[START DOCUMENT EXCERPT]

3.1. Overall Procedure of the Proposed System
Figure 1 describes the overall procedure of the proposed system. The system receives the data from both visible light and FIR light images through dual cameras (step (1) and
Figure 2a). It detects the candidate based on background subtraction and noise reduction by using difference images (
Figure 2b) between the background image and the input images [
12]. Here, the mean value of the candidate within the difference image obtained from the visible light image is “feature 1”, and that gained by the FIR light image is “feature 2”. In general, the mean value of the difference images increases along with the increase of difference between the pedestrian and the background, which causes the consequent increment of possibility of correct pedestrian. However, as shown in
Figure 2c, the output candidate exists not only in the red box (pedestrian candidate) but also in the yellow box (non-pedestrian candidate).
As mentioned earlier, the pedestrian candidate usually has a high mean value in the difference image while the non-pedestrian candidate has a low mean value in the difference image as shown in
Figure 2b. Nevertheless, because all the regions inside pedestrian candidate do not show high mean value in the difference image of
Figure 2b, a low threshold value for image binarization should be used to correctly detect the whole regions inside pedestrian candidate, which causes the incorrect detection of non-pedestrian candidate as pedestrian one as shown in
Figure 2c. It is difficult to correctly discriminate between the pedestrian and non-pedestrian candidates, and the FIS is designed using the mean value of the gradient magnitude of pedestrian or non-pedestrian candidate in difference images as “feature 3”. The system adaptively selects a more appropriate candidate to be verified by the CNN between the two boxes of
Figure 2c—after adding “feature 3” as weights, and using the FIS with “feature 1” and “feature 2” as an input (see step (3) of
Figure 1). Then, it uses the selected candidates of pedestrian and non-pedestrian (
Figure 2d) as the pre-trained input for the CNN to ultimately classify it into a pedestrian or non-pedestrian case (see step (4) of
Figure 1 and
Figure 2e).

[END DOCUMENT EXCERPT]

## WHAT IS REQUIRED:
Please continue the pedestrian detection section above, starting after its final sentence.

[START DATA EXTRACT]

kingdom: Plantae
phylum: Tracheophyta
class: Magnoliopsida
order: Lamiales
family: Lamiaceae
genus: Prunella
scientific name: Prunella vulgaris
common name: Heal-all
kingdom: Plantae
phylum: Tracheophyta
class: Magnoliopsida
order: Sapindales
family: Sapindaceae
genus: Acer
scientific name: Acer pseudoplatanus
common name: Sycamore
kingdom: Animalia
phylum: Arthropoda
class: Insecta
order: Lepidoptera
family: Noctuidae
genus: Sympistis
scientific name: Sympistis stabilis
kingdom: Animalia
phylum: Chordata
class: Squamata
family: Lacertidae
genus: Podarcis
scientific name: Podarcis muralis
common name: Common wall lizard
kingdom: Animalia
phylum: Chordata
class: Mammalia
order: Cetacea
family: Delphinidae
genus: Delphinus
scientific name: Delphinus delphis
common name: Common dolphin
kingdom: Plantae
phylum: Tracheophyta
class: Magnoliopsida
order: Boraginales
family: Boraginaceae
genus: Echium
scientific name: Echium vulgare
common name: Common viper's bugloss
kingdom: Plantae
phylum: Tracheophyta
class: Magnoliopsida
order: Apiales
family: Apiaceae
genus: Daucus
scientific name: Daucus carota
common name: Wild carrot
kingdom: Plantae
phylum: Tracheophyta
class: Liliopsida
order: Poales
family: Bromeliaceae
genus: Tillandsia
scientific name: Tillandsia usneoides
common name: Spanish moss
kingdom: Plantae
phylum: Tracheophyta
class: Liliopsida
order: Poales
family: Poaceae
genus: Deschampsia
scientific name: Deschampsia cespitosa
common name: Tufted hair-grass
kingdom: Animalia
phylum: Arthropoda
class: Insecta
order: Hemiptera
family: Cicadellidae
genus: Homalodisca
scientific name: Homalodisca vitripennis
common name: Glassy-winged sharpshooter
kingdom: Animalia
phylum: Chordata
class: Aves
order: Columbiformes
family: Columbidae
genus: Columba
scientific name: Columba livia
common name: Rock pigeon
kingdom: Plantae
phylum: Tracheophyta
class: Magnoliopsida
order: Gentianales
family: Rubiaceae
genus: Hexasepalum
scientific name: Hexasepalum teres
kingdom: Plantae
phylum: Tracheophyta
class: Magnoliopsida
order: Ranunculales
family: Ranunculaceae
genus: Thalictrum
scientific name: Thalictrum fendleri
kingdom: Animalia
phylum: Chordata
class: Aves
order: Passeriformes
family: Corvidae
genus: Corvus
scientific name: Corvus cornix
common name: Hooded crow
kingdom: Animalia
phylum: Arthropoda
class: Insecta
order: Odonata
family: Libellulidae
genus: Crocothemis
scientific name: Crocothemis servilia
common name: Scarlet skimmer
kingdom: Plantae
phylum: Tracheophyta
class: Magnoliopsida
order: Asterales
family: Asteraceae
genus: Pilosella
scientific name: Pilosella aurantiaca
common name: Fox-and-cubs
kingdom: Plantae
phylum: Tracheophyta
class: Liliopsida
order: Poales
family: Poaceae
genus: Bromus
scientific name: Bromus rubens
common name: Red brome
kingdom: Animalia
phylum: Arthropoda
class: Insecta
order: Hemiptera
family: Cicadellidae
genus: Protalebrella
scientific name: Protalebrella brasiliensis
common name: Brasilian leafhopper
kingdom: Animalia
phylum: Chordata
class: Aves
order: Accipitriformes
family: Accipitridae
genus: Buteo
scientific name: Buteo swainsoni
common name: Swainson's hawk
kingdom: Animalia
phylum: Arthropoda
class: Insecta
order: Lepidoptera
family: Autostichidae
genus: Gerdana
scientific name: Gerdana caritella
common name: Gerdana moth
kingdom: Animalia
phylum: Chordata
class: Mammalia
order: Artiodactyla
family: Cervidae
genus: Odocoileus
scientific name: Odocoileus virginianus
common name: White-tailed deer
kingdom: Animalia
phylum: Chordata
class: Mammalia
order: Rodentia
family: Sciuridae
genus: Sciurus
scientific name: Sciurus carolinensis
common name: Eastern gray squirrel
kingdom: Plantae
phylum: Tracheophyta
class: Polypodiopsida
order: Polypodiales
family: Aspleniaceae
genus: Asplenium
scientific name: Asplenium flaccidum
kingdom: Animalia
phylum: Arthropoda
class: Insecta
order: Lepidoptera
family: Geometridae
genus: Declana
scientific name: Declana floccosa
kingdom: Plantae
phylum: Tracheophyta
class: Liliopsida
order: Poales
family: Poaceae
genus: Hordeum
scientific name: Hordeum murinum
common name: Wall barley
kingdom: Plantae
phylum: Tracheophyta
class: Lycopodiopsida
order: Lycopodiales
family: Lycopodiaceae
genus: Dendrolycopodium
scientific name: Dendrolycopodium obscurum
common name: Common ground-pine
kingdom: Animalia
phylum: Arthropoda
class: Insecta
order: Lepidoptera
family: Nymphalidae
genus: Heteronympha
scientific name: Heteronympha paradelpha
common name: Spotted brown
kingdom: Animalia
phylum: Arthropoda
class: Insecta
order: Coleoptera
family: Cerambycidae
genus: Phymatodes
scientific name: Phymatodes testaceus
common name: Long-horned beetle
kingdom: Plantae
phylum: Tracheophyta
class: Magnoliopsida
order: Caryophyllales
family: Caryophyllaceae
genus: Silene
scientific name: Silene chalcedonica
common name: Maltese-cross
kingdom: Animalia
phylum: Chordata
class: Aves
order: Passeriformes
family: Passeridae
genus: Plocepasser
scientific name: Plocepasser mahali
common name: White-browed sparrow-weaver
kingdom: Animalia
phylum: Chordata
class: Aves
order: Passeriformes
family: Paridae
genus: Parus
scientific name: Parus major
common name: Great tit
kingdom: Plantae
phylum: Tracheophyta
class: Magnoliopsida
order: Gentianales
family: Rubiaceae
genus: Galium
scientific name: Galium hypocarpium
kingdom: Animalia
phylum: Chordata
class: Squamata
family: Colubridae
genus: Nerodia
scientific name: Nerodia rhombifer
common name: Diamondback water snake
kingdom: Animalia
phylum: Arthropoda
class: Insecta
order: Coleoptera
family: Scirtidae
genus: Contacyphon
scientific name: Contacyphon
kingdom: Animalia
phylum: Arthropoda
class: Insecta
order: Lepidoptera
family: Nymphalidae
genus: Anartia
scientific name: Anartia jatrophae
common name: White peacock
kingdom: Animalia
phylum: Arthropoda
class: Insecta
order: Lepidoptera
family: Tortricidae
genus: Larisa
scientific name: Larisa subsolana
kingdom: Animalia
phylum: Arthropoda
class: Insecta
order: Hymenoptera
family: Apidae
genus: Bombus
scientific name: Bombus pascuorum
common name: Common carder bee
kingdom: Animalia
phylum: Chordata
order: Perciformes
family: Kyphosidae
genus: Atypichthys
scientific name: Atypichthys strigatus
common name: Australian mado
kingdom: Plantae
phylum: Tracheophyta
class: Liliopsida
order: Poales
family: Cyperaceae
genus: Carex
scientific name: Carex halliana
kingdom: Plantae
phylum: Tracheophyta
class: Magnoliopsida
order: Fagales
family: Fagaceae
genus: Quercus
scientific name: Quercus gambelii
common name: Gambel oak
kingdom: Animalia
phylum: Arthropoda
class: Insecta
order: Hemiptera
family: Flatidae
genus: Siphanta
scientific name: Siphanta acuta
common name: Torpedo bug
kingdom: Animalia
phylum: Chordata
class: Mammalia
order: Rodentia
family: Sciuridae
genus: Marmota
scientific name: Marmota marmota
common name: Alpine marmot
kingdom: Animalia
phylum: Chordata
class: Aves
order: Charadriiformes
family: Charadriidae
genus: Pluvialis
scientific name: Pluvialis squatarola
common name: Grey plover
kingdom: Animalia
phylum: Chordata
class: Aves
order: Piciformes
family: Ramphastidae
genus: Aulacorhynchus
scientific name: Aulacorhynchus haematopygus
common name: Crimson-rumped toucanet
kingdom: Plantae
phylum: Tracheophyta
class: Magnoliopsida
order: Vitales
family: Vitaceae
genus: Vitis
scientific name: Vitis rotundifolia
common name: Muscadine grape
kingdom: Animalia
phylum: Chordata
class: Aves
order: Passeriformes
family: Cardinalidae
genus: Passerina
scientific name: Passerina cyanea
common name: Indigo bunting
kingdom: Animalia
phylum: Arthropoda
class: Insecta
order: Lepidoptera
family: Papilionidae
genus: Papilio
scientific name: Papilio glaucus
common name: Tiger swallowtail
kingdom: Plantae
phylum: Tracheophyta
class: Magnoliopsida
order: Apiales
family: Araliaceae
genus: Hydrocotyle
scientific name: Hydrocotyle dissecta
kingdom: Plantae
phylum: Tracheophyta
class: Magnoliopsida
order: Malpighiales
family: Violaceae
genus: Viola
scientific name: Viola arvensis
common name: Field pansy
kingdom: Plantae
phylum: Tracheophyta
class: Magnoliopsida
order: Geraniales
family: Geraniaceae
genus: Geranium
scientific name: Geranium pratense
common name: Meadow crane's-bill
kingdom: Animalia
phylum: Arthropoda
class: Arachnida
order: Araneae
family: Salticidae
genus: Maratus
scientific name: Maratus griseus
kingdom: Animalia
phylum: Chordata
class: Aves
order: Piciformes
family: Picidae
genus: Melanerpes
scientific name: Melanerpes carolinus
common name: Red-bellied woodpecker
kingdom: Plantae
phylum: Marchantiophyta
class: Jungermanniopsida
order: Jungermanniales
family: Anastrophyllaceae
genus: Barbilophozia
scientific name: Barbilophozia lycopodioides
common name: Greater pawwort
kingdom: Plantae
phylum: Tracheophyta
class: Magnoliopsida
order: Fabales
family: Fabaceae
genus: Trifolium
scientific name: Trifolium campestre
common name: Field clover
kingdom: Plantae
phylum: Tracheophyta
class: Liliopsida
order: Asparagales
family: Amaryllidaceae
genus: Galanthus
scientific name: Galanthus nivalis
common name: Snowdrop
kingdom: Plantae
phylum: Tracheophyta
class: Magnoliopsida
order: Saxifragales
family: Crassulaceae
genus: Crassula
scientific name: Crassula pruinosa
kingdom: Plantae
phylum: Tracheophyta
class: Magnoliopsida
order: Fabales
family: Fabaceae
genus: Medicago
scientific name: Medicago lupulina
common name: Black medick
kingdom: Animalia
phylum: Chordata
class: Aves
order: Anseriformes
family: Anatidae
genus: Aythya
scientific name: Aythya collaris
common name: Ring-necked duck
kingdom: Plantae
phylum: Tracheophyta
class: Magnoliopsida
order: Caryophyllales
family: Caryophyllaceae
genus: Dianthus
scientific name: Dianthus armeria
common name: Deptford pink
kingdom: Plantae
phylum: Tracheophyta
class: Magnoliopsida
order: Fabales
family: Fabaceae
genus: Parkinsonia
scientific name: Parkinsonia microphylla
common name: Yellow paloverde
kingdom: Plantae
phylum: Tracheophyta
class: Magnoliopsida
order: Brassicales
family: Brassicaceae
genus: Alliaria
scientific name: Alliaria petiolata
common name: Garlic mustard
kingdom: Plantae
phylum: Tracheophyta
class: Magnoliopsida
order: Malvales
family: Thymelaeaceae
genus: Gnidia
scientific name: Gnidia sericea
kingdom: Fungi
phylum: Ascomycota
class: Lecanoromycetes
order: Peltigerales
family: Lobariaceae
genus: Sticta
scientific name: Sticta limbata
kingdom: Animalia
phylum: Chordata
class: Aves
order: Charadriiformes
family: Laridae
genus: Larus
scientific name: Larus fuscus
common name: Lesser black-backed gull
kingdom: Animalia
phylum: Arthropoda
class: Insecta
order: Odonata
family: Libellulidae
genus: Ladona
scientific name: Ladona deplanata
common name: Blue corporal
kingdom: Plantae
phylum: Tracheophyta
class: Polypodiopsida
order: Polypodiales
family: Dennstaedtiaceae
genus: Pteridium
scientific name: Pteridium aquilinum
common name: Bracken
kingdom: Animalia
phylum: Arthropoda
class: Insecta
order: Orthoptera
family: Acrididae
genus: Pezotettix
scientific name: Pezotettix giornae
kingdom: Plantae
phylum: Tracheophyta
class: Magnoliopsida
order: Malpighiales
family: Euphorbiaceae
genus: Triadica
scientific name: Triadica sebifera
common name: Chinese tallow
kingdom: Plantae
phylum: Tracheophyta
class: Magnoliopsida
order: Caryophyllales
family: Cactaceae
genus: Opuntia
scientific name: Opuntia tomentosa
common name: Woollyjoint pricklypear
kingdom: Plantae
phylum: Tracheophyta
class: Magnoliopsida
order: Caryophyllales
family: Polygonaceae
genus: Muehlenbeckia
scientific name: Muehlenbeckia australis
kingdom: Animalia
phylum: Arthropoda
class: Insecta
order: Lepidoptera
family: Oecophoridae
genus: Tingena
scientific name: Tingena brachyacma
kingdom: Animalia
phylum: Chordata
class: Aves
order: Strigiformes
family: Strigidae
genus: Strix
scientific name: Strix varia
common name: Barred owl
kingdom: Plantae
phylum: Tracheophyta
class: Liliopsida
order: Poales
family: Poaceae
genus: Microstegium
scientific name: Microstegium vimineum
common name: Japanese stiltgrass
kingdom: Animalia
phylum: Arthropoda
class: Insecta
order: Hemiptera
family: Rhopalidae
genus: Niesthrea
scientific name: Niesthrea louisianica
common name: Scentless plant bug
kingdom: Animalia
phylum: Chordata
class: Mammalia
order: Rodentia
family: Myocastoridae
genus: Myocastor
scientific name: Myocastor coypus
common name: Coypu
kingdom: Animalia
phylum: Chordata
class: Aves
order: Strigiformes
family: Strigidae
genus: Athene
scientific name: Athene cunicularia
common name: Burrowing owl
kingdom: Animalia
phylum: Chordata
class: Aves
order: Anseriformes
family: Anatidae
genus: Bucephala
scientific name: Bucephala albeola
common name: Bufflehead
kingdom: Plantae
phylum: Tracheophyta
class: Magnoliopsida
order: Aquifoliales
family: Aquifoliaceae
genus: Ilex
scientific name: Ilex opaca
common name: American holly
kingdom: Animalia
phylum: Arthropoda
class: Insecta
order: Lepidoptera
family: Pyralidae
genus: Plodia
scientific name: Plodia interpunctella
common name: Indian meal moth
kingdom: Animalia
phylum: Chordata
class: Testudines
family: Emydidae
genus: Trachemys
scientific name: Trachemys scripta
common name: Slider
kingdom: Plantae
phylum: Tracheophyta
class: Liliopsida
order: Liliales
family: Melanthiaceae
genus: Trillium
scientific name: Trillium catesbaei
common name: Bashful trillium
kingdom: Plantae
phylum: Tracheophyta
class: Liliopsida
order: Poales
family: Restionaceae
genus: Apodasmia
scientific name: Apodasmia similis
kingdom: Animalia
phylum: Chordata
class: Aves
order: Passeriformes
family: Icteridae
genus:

[END DATA EXTRACT]

## RESPONSE TO THE TASK:
3.2. Adaptive Selection by FIS
The FIS in this paper is designed to adaptively select one candidate between two pedestrian candidates derived from visible light and FIR camera images, which is deemed most appropriate for the pedestrian detection process.
Table 2 presents a fuzzy rule table designed through this research to be used for the FIS. This research uses two features, and has “Low” and “High” as inputs, and “Low” “Medium” and “High” as outputs. The two features consist of “feature 1”, a mean value of the candidate gained from the visible light image, and “feature 2”, a mean value from the FIR light image. That is because, in general, the bigger the difference between the pedestrian and the background is, the bigger the mean value in difference image is, meaning that the outcome is more likely to be the correct pedestrian.
For instance, as listed in
Table 2a, when “feature 1” and “feature 2” are “Low” (a lower mean value) and “High” (a higher mean value), respectively, the difference between the pedestrian and the background of the FIR light images is larger than that of the visible light image. Therefore, the output value becomes “High” meaning that the candidate of the FIR light image is selected. However, the opposite case implies that the difference of the visible light image is larger than that of the FIR light image. The output value becomes “Low” which in other words implies that the candidate of the visible light image is selected. If the “feature 1” and “feature 2” are both “Low” or “High”, it is difficult to determine which candidate is more desirable (between the two candidates of visible light and FIR light images), giving the output a “Medium” Value.
However, as shown in
Figure 2c, the selected candidate is present not only in the pedestrian candidate (the red box) but also in the non-pedestrian candidate (the yellow box). Although the pedestrian candidate has high mean value in the difference image as mentioned before, the non-pedestrian candidate has a low mean value as shown in
Figure 2b. Considering that, this study designs the rule table for non-pedestrian features as shown in
Table 2b in order to have opposite features from
Table 2a.
In general, when the FIS uses two inputs, it employs the IF-THEN rule [
28], and the output will be produced by AND or OR calculation depending on the relationship between the FIS inputs. This research selected an AND calculation among the IF-THEN rules as the FIS makes adaptive selection while considering “feature 1” and “feature 2” together.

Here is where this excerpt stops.